The problem is that Europe has little to offer to Georgia. Although the Georgians were told at the 2008 Nato summit in Bucharest that they would eventually be offered membership, this has remained but a vague promise. EU membership or even affiliation are out of the question. Europe has too many problems of its own to be thinking about its neighbours.

Georgia, which has for centuries considered itself a European country, is a distant periphery for today’s Europe. And despite strong efforts, Warsaw, Prague and Stockholm have been unable to change this. After all, supporting Georgia means also aggravating Russia, which in 2008 fought a war against its neighbour, tearing the disputed provinces of South Ossetia and Abkhazia away from it. Meddling in this dispute makes no political sense for Paris or Berlin.

The only thing the Georgians can count on is the Eastern Partnership programme, where they have been included next to, for instance, the Azerbaijan dictatorship.
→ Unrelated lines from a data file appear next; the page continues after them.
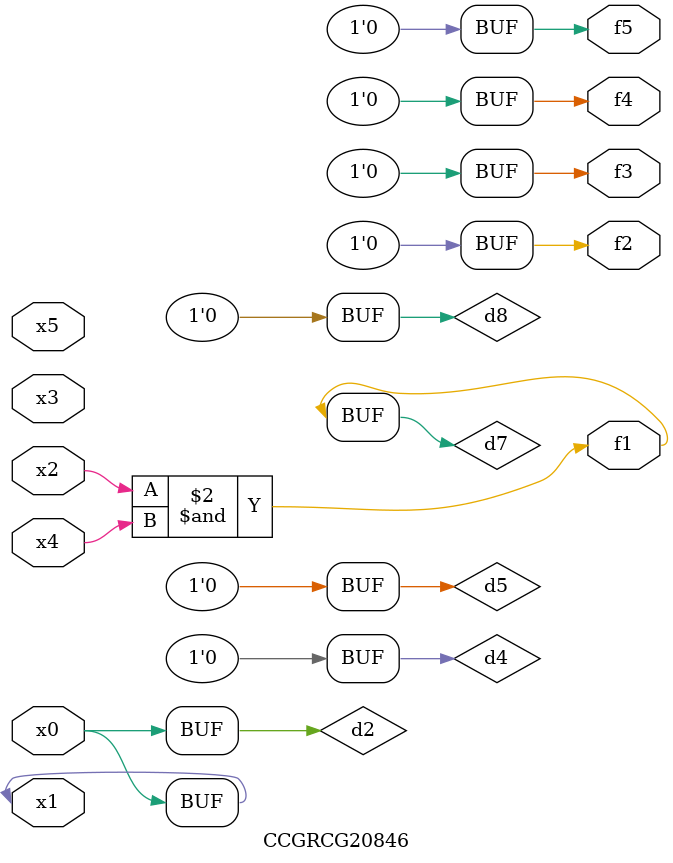
<source format=v>
module CCGRCG20846(
	input x0, x1, x2, x3, x4, x5,
	output f1, f2, f3, f4, f5
);

	wire d1, d2, d3, d4, d5, d6, d7, d8, d9;

	nand (d1, x1);
	buf (d2, x0, x1);
	nand (d3, x2, x4);
	and (d4, d1, d2);
	and (d5, d1, d2);
	nand (d6, d1, d3);
	not (d7, d3);
	xor (d8, d5);
	nor (d9, d5, d6);
	assign f1 = d7;
	assign f2 = d8;
	assign f3 = d8;
	assign f4 = d8;
	assign f5 = d8;
endmodule

</source>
The programme was meant to bring the post-Soviet republics closer to the EU, but at a time when Europe’s attention is focused on the Arab states, it has run aground.

Turning a deaf ear to the Georgian elections, Europe is not only turning its back on its staunchest believers. It is also sending a signal that it cares little about democracy in the East.

From Georgia

An unprecedented situation

Georgian President Mikheil Saakashvili “was not expecting it, but the people have ousted the man who dragged us through the nine circles of hell over the last nine years!”, enthusiastically reports Georgian newspaper Sakartvelo da Msoplio, which is close to the billionaire opposition independent Bidzina Ivanishvili, in the wake of the defeat of the Saakashvili’s United National Movement (UNM) in 1st October general elections. The Georgian Dream coalition led by Ivanishvili won close to 55% of the vote, as opposed to the 40% polled by the UNM.

The question is to whom does “Ivanishvili owe his legitimacy: the Georgian people or the US ambassador?” wonders Sakartvelo da Msoplio, which also asks whether Saakashvili should be held to account “for the lost war [against Russia in August 2008], for the occupied territories [the separatist regions of Abkhazia and South Ossetia recognised by Russia in 2008] and for tens of thousands of refugees”.

For its part, Resonansi focuses on what will be an unprecedented situation for Georgia: the cohabitation between Saakashvili and his arch enemy Ivanishvili, which will continue until the end of Saakashvili’s second mandate in a year’s time. Although both men have pledged to work together during the transition, the Prime Minister designate has already announced that no members of the former government will be appointed under his leadership.